Please refer to the Helm chart reference for all of the supported configuration options.

Install the Helm chart by running the following commands against the source cluster, ensuring you specify the namespace in which Argo CD is running:

helm repo add teleport https://charts.releases.teleport.dev
helm repo update
helm install tbot teleport/tbot \ --namespace argocd \ --values tbot-values.yaml

Once the Helm chart installation is complete (usually after a few minutes), you should see your Kubernetes clusters in Argo CD. You can check this by running the following command:

argocd cluster list
SERVER NAMEhttps://test.teleport.sh:443/v1/teleport/dHAxLmZsb3BweS5jbw/Ym94b2ZyYWQ1 test.teleport.sh-prod-eu-1https://kubernetes.default.svc in-cluster

You should also be able to see the tbot-managed cluster secrets in Kubernetes when running the following command:

kubectl get secrets -n argocd | grep ^teleport.argocd-cluster.
teleport.argocd-cluster.e815df7b7588be17 Opaque 3 7d3h

You can now configure Argo CD to deploy applications to your Teleport-enrolled clusters!

If new matching clusters are added in Teleport, tbot will register them with Argo CD on the bot's next certificate renewal. If needed, the tbot process can be restarted by deleting the pod or signalled (pkill -USR1 tbot) to trigger an immediate reload.
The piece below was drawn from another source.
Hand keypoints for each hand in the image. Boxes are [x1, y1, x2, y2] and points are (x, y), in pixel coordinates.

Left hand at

Please note that, for safety, if a cluster is deleted in Teleport or no longer matches your clusterSelectors, it will not be automatically removed from Argo CD - but tbot will stop refreshing its credentials.

Argo CD Impersonation

Argo CD supports using Kubernetes' user impersonation feature to give the application sync process more restrictive privileges than the Argo control plane has generally. This can be used to create a permission boundary where applications deployed to the same cluster, but in different projects, cannot read or modify each other's resources.

In order to use Argo CD impersonation with Teleport Kubernetes Access, your bot must have a role where kubernetes_users contains a wildcard. For example:

kind: role
version: v7
metadata:
  name: kube-wildcard-access
spec:
  allow:
    kubernetes_users:
    - '*'

If you simply enumerate the users that Argo CD is allowed to impersonate in kubernetes_users, you will encounter the following error:

please select a user to impersonate, refusing to select a user due to several kubernetes_users set up for this user

This happens because Argo CD only sets impersonation headers on requests that operate on application-scoped resources. Because your role has permission to impersonate many users, it's ambiguous which one Teleport should use by default.
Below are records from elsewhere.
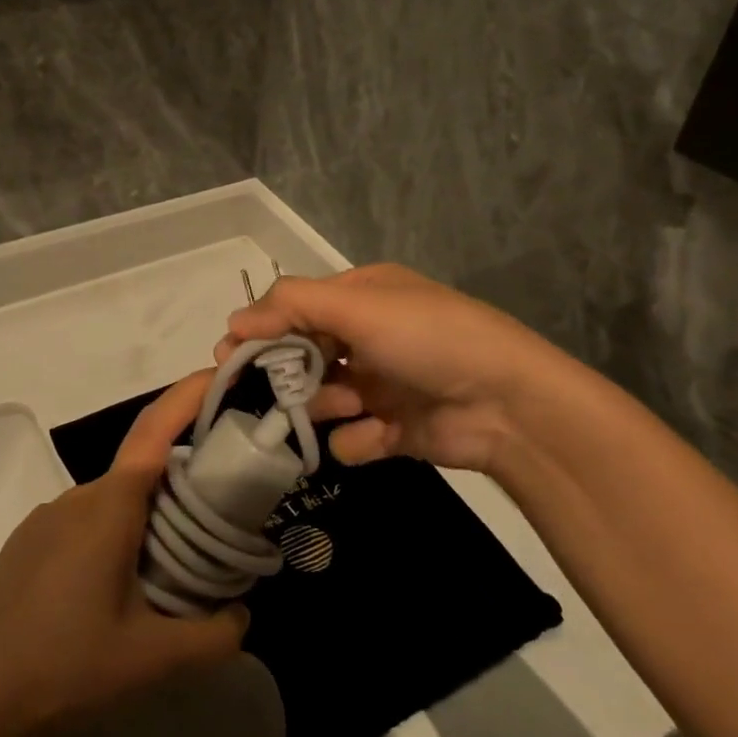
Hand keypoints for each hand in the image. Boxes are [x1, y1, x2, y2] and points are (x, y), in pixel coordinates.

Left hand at [0, 372, 249, 736]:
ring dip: (146, 517)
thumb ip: (215, 635)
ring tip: (169, 568)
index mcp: (109, 506)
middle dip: (181, 482)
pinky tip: (115, 587)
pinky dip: (114, 531)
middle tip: (216, 519)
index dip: (187, 396)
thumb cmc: (68, 666)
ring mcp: (46, 517)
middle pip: (140, 471)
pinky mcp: (28, 541)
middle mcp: (76, 497)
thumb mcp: (154, 658)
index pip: (154, 431)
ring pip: (112, 500)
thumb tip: (243, 614)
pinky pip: (84, 519)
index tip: (217, 372)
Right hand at [218, 264, 565, 477]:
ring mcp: (380, 384)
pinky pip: (352, 438)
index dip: (260, 330)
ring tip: (349, 408)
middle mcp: (368, 336)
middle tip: (279, 393)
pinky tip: (378, 436)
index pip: (294, 308)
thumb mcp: (359, 305)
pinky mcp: (393, 429)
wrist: (508, 405)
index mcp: (362, 297)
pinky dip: (359, 439)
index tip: (229, 358)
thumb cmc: (429, 339)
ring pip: (321, 399)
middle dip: (291, 375)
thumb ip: (291, 306)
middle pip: (302, 357)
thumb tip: (233, 321)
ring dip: (325, 406)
When kubernetes_users contains a wildcard, and no specific user is being impersonated, Kubernetes Access will fall back to sending your bot's Teleport username by default. You should therefore create a RoleBinding or ClusterRoleBinding, in the target cluster, granting your bot user the broader permissions needed by the Argo CD control plane.
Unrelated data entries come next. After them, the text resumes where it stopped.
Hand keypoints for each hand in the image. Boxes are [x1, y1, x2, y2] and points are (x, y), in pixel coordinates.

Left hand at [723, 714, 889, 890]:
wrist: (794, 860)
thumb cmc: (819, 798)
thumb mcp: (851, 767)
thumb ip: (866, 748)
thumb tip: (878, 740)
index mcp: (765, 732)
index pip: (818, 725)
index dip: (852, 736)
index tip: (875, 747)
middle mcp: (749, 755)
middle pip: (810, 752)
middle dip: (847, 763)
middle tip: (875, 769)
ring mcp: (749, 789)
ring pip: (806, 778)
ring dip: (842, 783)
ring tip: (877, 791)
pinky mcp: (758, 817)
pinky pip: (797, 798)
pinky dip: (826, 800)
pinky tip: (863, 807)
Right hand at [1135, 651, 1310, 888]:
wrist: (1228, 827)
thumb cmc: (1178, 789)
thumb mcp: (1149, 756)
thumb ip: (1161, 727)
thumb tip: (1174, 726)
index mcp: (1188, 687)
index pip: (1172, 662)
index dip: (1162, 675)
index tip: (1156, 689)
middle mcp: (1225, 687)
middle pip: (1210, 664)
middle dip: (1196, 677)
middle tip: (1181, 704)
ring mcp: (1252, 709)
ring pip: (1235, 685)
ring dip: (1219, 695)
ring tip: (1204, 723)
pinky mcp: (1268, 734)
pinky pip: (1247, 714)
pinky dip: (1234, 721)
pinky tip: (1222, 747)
kubectl create clusterrolebinding example-bot-edit \ --clusterrole=edit \ --user=bot-example-bot
warning

When using impersonation to create a permission boundary between Argo CD projects, remember that Kubernetes Access will automatically impersonate any groups listed in kubernetes_groups by default.

You should ensure that your bot user does not have any roles which contain kubernetes_groups, otherwise the privilege isolation provided by impersonating different users is compromised, because the application sync process will have the combination of the impersonated user's privileges and those granted to the groups.